Friday, September 10, 2010

The Outsiders

So, my wonderful eleven year old student is reading S.E. Hinton's, The Outsiders.  This is my second recent go round with this novel as one of my wonderful students last year also read it.  Ponyboy Curtis.  What a name.  Brother of Sodapop Curtis.  The three brothers are orphaned when novel opens but these names tell us so much about the kind of parents they had.  It is a genius stroke of doing so much with so little.

I remember reading it the first time as a seventh grader and totally revising the list of names I wanted to name my future pets and children.  You know how we keep those lists of names we like?  For me it has expanded to pets, children and characters.  I read The Outsiders and wanted wonderfully quirky names on the list.  I am not sure that sense ever left me as I still have truly quirky names on the list.  

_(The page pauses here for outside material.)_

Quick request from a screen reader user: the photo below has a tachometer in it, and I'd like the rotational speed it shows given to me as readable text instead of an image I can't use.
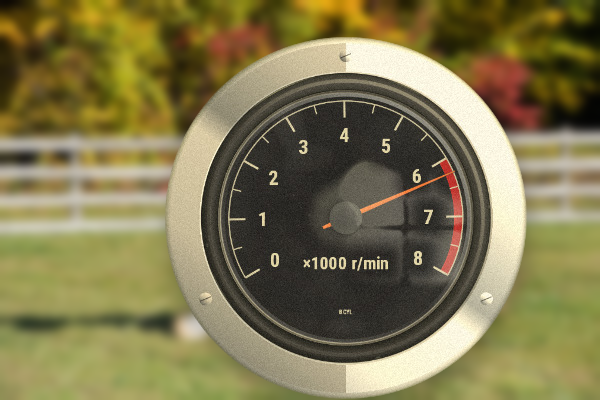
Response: 6250 rpm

Rereading it, it is a far more spare book than I remember from middle school.  The language is just enough and the balance never tips.  The reader wants to know these people.  The story is utterly compelling but secondary to these brilliant characters.  It is a deceptively difficult way to write.  To conjure complicated, likable people out of empty air using very few words is a tricky business.  And she was sixteen when she wrote it!  Wonderful.

Monday, September 6, 2010

The Catalogue and South of Broad

At first I resented South of Broad for not being Beach Music.  I missed the town, the time, and the characters in all their peculiar, finely drawn specifics.  But then I surrendered.  I find I have to do that when I really fall for an author and want to read everything he or she has written.  I have to let go of one storied trajectory and put my faith in another.

Sometimes it does not work and the magic of one book is too binding to allow transgression into another written in a near but not congruent voice.  Sometimes the reader/author love affair requires a long break so that the soft focus process of erosion can set in.  In this case it was a leap from lily pad to lily pad and the resentment was fierce.  But then I tasted South of Broad's own brand of homemade magic elixir.  It is majestic: marvelous and whole and consuming.  It asks question of friendship and how your history is held in public trust by those who were there and who love you.  It explores the completeness of lots thrown in together when you are very young.

In other news: bang, it arrived on my doorstep.  Touchstone (now just Touchstone with a lovely new angel winged, reaching firefly sort of insignia and no longer Touchstone Fireside) Spring 2011 Catalogue.  I opened the first page first page is for the Black Eyed Peas singer.  The one with the name I can never remember.  The second page is for Exit the Actress.  Nell landed up on page two!  I am thrilled.  It is getting realer and realer.